Friday, February 18, 2011

John H. Braly--Los Angeles

Updated 3/13/17

John Hyde Braly was age 73 when he and his wife Martha moved to their new house in Pasadena in October, 1909. Their one son (Arthur) and his wife joined them the following year, and in the 1910 census they are listed along with five servants. The elder Bralys had just finished a world tour which began the year before in August, ending in April, 1909. And before that they had lived with Arthur at his residence at 991 Arapahoe, a few houses north of their residence at 1025 Arapahoe, which they put up for sale after moving in in 1906. The Bralys did move around--A LOT. 

In 1902 they had purchased (for the second time) in St. James Park, but after less than 18 months, they sold. For awhile they were in a hotel (according to another source), and were out of the country from May, 1905 through August. That November it was announced they had plans for a new two-story dwelling at 10th and Arapahoe, which they moved into later that year.
Mr. Burdette, editor of our primary source book, first published a 1906 edition before the 1910 edition your author references. For this 1906 edition Mr. Burdette evidently needed to get his photographer out to take Mr. Braly's house photo prior to the Arapahoe house being finished. So the question was--what house does he take a photo of? Well you see it below. The same photo was used in both editions.

The Braly house for the 1906 and 1910 Burdette publication

The house's location turns out to be a mystery. Using Sanborn maps as a guide, your author thought at first the house could have been a mis-addressed home in St. James Park, but upon further inspection, that turned out to not be the case. 32 St. James Park did not have a retaining wall out front (as seen in the left foreground of the shot below), and 38 St. James Park, where they were known to live in 1904, was not on a corner. And while 991 Arapahoe was on a corner, the house's outline was nothing like the image above.

34 St. James Park--38 St. James Park in the background

And so we have a mystery house.

But enough on the house--more on the Bralys.

John Braly, along with his son Arthur, was instrumental in creating the first Los Angeles skyscraper at 4th and Spring Streets downtown. As part owners of the Southern California Savings Bank, they convinced the board to build a new 12 storey steel building, which the board then named in their honor. Today the building still stands as the Continental building, and its erection stirred the L.A. City Council to pass a height ordinance that stood until the early 1960's.

The Bralys were closely involved in both family and business with the Janss family, a developer prominent in early 20th century Los Angeles. John's son Harold was married to Etta Janss, while John's daughter Emma was married to Herman Janss. This ad taken from the March, 1906 L.A. Herald, gives some idea of the relationships.

In 1912 John Braly documented much of his life in an autobiography which followed his journey to California in 1847 and his ultimate settling in Los Angeles in 1891. It includes photographs of the family--here are two of daughter Emma and her developer husband.
Emma Braly-Janss and her husband Herman Janss in 1912.

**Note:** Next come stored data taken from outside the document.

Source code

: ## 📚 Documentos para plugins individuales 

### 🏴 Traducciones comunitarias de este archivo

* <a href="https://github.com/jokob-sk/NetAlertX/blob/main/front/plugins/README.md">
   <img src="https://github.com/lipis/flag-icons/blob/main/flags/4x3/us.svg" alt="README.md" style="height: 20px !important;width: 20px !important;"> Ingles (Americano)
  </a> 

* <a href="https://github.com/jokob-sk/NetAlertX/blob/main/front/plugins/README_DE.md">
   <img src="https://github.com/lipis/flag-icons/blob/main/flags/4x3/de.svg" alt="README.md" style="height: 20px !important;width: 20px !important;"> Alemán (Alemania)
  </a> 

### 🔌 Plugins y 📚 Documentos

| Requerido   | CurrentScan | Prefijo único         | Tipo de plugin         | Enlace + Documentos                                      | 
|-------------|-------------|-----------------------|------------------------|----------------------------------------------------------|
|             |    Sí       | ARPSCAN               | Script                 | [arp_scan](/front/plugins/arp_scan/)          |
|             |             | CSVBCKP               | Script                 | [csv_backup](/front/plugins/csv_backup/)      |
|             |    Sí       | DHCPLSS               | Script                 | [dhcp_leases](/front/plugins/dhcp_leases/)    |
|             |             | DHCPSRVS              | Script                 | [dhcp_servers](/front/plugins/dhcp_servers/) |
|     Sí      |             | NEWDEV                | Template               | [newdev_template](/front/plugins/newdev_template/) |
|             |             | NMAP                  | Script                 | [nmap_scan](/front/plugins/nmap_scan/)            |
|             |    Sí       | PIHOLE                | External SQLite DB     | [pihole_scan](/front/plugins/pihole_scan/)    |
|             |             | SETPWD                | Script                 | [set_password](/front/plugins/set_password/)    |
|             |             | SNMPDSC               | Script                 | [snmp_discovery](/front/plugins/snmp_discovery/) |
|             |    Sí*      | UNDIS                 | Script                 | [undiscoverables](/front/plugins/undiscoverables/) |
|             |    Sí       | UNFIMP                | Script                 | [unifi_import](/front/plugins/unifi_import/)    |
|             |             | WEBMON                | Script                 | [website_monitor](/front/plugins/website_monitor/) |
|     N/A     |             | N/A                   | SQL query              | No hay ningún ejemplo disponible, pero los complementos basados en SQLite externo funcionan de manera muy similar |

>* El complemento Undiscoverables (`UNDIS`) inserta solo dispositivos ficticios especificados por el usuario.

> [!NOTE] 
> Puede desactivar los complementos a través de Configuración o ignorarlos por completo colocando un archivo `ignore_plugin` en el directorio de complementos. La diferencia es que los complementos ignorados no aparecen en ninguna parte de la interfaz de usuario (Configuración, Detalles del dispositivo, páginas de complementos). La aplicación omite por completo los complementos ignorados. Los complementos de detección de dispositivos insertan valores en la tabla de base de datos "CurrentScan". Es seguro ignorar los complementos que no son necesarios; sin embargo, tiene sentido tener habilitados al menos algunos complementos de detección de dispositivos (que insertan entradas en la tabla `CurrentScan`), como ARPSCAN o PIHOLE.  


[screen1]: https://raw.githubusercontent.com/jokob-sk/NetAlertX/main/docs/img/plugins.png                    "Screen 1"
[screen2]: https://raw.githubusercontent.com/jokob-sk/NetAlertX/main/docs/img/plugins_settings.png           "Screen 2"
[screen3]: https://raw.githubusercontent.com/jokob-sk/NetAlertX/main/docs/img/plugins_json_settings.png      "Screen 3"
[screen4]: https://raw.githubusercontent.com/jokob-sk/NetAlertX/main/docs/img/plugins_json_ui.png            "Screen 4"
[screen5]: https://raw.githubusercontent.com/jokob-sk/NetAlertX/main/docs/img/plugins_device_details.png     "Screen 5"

And the house above? Show us your searching skills by identifying it with a comment below...good luck!
If you're first, the author will gift you your choice of the two postcards shown on the DeLongpre page. Judgment of accuracy is strictly at the whim of the author.

And for reading this far, enjoy this short excerpt from a Harold Lloyd movie showing the neighborhood. The home on the right is 34 St. James Park.

St. James Park in 1919.
Old Homes of Los Angeles

1 comment:

  1. Given that Burdette used the same house photo in 1906 and 1910, and Braly did not move to the house at 201 S. Orange Grove until sometime after 1908, it seemed unlikely. A check of the Sanborn map (1910) for the house at 201 is not a match for the image shown above.